▸ TASK REQUIREMENTS
Print out the data below. Do not alter a single line.

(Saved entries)
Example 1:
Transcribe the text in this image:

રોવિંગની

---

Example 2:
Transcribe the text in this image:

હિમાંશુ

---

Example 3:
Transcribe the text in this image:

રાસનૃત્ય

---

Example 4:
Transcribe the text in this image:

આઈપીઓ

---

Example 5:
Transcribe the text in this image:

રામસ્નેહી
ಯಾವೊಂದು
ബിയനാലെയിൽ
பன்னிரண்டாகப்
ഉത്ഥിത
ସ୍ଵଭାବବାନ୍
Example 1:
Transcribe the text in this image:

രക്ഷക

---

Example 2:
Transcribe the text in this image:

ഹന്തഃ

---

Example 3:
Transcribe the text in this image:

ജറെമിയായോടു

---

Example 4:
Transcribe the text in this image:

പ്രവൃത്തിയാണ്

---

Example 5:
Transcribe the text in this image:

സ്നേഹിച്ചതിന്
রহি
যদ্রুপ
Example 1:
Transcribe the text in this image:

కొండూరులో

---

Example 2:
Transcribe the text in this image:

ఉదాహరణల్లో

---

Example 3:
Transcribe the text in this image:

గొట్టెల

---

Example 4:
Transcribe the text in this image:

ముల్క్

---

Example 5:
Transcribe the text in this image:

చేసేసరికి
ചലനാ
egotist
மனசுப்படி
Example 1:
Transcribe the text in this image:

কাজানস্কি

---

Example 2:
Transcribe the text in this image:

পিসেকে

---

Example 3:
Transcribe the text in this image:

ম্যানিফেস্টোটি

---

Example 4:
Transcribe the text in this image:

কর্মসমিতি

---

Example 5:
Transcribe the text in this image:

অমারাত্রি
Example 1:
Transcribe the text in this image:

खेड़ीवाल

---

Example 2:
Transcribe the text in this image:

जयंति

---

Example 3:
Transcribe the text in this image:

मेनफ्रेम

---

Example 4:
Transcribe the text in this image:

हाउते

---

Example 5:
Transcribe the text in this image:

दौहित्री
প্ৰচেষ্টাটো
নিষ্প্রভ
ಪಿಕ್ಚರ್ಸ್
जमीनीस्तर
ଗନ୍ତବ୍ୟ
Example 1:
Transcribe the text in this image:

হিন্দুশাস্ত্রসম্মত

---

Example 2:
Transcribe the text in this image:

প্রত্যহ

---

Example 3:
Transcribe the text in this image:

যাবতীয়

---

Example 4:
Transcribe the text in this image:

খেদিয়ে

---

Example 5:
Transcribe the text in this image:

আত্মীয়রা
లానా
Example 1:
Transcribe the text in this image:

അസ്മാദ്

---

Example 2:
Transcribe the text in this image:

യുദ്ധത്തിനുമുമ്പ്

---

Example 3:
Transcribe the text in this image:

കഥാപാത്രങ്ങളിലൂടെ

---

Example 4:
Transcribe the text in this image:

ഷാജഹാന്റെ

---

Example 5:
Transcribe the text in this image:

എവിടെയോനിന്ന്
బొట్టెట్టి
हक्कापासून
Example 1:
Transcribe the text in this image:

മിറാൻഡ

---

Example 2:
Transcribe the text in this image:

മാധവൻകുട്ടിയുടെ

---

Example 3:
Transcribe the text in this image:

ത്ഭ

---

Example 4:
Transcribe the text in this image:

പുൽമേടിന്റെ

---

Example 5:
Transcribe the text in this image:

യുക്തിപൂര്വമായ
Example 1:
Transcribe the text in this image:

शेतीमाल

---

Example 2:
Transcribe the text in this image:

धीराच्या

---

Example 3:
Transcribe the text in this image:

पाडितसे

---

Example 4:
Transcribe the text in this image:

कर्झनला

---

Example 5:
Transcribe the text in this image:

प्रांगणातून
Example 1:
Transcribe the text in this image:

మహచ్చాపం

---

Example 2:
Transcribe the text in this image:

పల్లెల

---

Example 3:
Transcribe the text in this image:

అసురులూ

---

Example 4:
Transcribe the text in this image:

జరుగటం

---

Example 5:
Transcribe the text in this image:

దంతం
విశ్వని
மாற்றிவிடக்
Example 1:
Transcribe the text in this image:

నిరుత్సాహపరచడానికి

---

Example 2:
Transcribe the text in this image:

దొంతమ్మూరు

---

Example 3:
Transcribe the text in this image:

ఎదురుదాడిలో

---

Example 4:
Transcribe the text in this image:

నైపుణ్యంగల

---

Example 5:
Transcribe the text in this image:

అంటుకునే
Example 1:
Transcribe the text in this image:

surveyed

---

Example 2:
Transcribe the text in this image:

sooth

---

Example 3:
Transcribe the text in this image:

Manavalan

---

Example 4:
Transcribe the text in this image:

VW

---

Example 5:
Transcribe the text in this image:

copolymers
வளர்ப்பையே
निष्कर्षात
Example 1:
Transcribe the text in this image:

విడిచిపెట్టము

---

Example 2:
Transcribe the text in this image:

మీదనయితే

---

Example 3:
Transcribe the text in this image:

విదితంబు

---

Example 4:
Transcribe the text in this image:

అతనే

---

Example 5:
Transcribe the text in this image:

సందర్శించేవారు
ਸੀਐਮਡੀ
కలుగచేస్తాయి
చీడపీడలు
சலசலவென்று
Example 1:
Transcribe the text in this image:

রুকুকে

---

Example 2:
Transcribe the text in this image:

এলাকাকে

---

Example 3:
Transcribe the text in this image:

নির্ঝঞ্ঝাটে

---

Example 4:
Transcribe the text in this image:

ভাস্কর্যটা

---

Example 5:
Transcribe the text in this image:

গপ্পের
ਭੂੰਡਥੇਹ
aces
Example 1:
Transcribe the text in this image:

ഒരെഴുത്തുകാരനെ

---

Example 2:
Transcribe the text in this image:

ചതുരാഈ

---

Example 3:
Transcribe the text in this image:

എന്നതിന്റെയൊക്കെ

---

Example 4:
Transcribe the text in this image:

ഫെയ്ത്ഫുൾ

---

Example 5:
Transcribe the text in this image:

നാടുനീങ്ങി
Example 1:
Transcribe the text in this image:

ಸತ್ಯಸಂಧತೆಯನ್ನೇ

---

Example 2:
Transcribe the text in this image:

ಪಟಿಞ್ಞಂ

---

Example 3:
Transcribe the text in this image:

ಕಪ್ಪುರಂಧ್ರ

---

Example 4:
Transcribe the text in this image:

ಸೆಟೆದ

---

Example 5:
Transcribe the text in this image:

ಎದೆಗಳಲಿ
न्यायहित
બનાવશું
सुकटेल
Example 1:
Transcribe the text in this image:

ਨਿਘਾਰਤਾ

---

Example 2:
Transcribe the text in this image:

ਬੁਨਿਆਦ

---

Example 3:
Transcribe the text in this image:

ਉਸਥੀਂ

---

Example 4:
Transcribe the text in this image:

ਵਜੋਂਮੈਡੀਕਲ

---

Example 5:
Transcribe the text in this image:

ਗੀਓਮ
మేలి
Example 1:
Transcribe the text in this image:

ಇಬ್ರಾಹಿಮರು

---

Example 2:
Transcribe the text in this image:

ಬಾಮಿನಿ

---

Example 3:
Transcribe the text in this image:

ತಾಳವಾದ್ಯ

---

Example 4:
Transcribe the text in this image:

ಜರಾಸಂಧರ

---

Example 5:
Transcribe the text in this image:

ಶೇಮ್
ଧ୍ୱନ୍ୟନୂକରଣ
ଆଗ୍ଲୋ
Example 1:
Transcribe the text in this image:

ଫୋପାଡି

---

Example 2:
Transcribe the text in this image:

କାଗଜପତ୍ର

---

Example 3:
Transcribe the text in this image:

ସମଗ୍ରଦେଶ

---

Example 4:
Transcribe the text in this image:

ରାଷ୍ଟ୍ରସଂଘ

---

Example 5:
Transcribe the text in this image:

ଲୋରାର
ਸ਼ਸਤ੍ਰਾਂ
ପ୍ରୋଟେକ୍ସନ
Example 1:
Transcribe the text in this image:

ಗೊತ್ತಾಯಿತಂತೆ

▸ YOUR SOLUTION
Example 1:
Transcribe the text in this image:

રોવિંગની

---

Example 2:
Transcribe the text in this image:

હિમાંશુ

---

Example 3:
Transcribe the text in this image:

રાસનૃત્ય

---

Example 4:
Transcribe the text in this image:

આઈપીઓ

---

Example 5:
Transcribe the text in this image:

રામસ્નેહી
ಯಾವೊಂದು
ബിയനാലെയിൽ
பன்னிரண்டாகப்
ഉത്ഥിത
ସ୍ଵଭାବବାନ୍
Example 1:
Transcribe the text in this image:

രക്ഷക

---

Example 2:
Transcribe the text in this image:

ഹന്തഃ

---

Example 3:
Transcribe the text in this image:

ജറെമിയായോടു

---

Example 4:
Transcribe the text in this image:

പ്രവൃത്തിയാണ്

---

Example 5:
Transcribe the text in this image:

സ്നേഹിച്ചതിന്
রহি
যদ্রুপ
Example 1:
Transcribe the text in this image:

కొండూరులో

---

Example 2:
Transcribe the text in this image:

ఉదాహరణల్లో

---

Example 3:
Transcribe the text in this image:

గొట్టెల

---

Example 4:
Transcribe the text in this image:

ముల్క్

---

Example 5:
Transcribe the text in this image:

చేసేసరికి
ചലനാ
egotist
மனசுப்படி
Example 1:
Transcribe the text in this image:

কাজানস্কি

---

Example 2:
Transcribe the text in this image:

পিসেকে

---

Example 3:
Transcribe the text in this image:

ম্যানিফেস্টোটি

---

Example 4:
Transcribe the text in this image:

কর্মসমিতি

---

Example 5:
Transcribe the text in this image:

অমারাত্রি
Example 1:
Transcribe the text in this image:

खेड़ीवाल

---

Example 2:
Transcribe the text in this image:

जयंति

---

Example 3:
Transcribe the text in this image:

मेनफ्रेम

---

Example 4:
Transcribe the text in this image:

हाउते

---

Example 5:
Transcribe the text in this image:

दौहित्री
প্ৰচেষ্টাটো
নিষ্প্রভ
ಪಿಕ್ಚರ್ಸ್
जमीनीस्तर
ଗନ୍ତବ୍ୟ
Example 1:
Transcribe the text in this image:

হিন্দুশাস্ত্রসম্মত

---

Example 2:
Transcribe the text in this image:

প্রত্যহ

---

Example 3:
Transcribe the text in this image:

যাবতীয়

---

Example 4:
Transcribe the text in this image:

খেদিয়ে

---

Example 5:
Transcribe the text in this image:

আত্মীয়রা
లానా
Example 1:
Transcribe the text in this image:

അസ്മാദ്

---

Example 2:
Transcribe the text in this image:

യുദ്ധത്തിനുമുമ്പ്

---

Example 3:
Transcribe the text in this image:

കഥാപാത്രങ്ങളിലൂടെ

---

Example 4:
Transcribe the text in this image:

ഷാജഹാന്റെ

---

Example 5:
Transcribe the text in this image:

എവിടെയോനിന്ന്
బొట్టెట్టి
हक्कापासून
Example 1:
Transcribe the text in this image:

മിറാൻഡ

---

Example 2:
Transcribe the text in this image:

മാധവൻകുട്ടിയുടെ

---

Example 3:
Transcribe the text in this image:

ത്ഭ

---

Example 4:
Transcribe the text in this image:

പുൽമേടിന്റെ

---

Example 5:
Transcribe the text in this image:

യുക്തിപൂര്വമായ
Example 1:
Transcribe the text in this image:

शेतीमाल

---

Example 2:
Transcribe the text in this image:

धीराच्या

---

Example 3:
Transcribe the text in this image:

पाडितसे

---

Example 4:
Transcribe the text in this image:

कर्झनला

---

Example 5:
Transcribe the text in this image:

प्रांगणातून
Example 1:
Transcribe the text in this image:

మహచ్చాపం

---

Example 2:
Transcribe the text in this image:

పల్లెల

---

Example 3:
Transcribe the text in this image:

అసురులూ

---

Example 4:
Transcribe the text in this image:

జరుగటం

---

Example 5:
Transcribe the text in this image:

దంతం
విశ్వని
மாற்றிவிடக்
Example 1:
Transcribe the text in this image:

నిరుత్సాహపరచడానికి

---

Example 2:
Transcribe the text in this image:

దొంతమ్మూరు

---

Example 3:
Transcribe the text in this image:

ఎదురుదాడిలో

---

Example 4:
Transcribe the text in this image:

నైపుణ్యంగల

---

Example 5:
Transcribe the text in this image:

అంటుకునే
Example 1:
Transcribe the text in this image:

surveyed

---

Example 2:
Transcribe the text in this image:

sooth

---

Example 3:
Transcribe the text in this image:

Manavalan

---

Example 4:
Transcribe the text in this image:

VW

---

Example 5:
Transcribe the text in this image:

copolymers
வளர்ப்பையே
निष्कर्षात
Example 1:
Transcribe the text in this image:

విడిచిపెట్టము

---

Example 2:
Transcribe the text in this image:

మీదనయితే

---

Example 3:
Transcribe the text in this image:

విదితంబు

---

Example 4:
Transcribe the text in this image:

అతనే

---

Example 5:
Transcribe the text in this image:

సందర్శించేవారు
ਸੀਐਮਡੀ
కలుగచేస్తాయి
చీడపీడలు
சலசலவென்று
Example 1:
Transcribe the text in this image:

রুকুকে

---

Example 2:
Transcribe the text in this image:

এলাকাকে

---

Example 3:
Transcribe the text in this image:

নির্ঝঞ্ঝাটে

---

Example 4:
Transcribe the text in this image:

ভাস্কর্যটা

---

Example 5:
Transcribe the text in this image:

গপ্পের
ਭੂੰਡਥੇਹ
aces
Example 1:
Transcribe the text in this image:

ഒരെഴുത്തുകാരനെ

---

Example 2:
Transcribe the text in this image:

ചതുരാഈ

---

Example 3:
Transcribe the text in this image:

എന്നതിന്റെയൊക്കെ

---

Example 4:
Transcribe the text in this image:

ഫെയ്ത്ഫുൾ

---

Example 5:
Transcribe the text in this image:

നാടുനീങ്ങി
Example 1:
Transcribe the text in this image:

ಸತ್ಯಸಂಧತೆಯನ್ನೇ

---

Example 2:
Transcribe the text in this image:

ಪಟಿಞ್ಞಂ

---

Example 3:
Transcribe the text in this image:

ಕಪ್ಪುರಂಧ್ರ

---

Example 4:
Transcribe the text in this image:

ಸೆಟೆದ

---

Example 5:
Transcribe the text in this image:

ಎದೆಗಳಲಿ
न्यायहित
બનાવશું
सुकटेल
Example 1:
Transcribe the text in this image:

ਨਿਘਾਰਤਾ

---

Example 2:
Transcribe the text in this image:

ਬੁਨਿਆਦ

---

Example 3:
Transcribe the text in this image:

ਉਸਥੀਂ

---

Example 4:
Transcribe the text in this image:

ਵਜੋਂਮੈਡੀਕਲ

---

Example 5:
Transcribe the text in this image:

ਗੀਓਮ
మేలి
Example 1:
Transcribe the text in this image:

ಇಬ್ರಾಹಿಮರು

---

Example 2:
Transcribe the text in this image:

ಬಾಮಿನಿ

---

Example 3:
Transcribe the text in this image:

ತಾಳವಾದ್ಯ

---

Example 4:
Transcribe the text in this image:

ಜರಾಸಂಧರ

---

Example 5:
Transcribe the text in this image:

ಶೇಮ್
ଧ୍ୱନ୍ୟନୂକରଣ
ଆଗ୍ଲୋ
Example 1:
Transcribe the text in this image:

ଫୋପାଡି

---

Example 2:
Transcribe the text in this image:

କାଗଜପତ୍ର

---

Example 3:
Transcribe the text in this image:

ସମଗ୍ରଦେଶ

---

Example 4:
Transcribe the text in this image:

ରାଷ୍ଟ୍ରସଂଘ

---

Example 5:
Transcribe the text in this image:

ଲୋରାର
ਸ਼ਸਤ੍ਰਾਂ
ପ୍ରୋଟେକ୍ସନ
Example 1:
Transcribe the text in this image:

ಗೊತ್ತಾಯಿತಂತೆ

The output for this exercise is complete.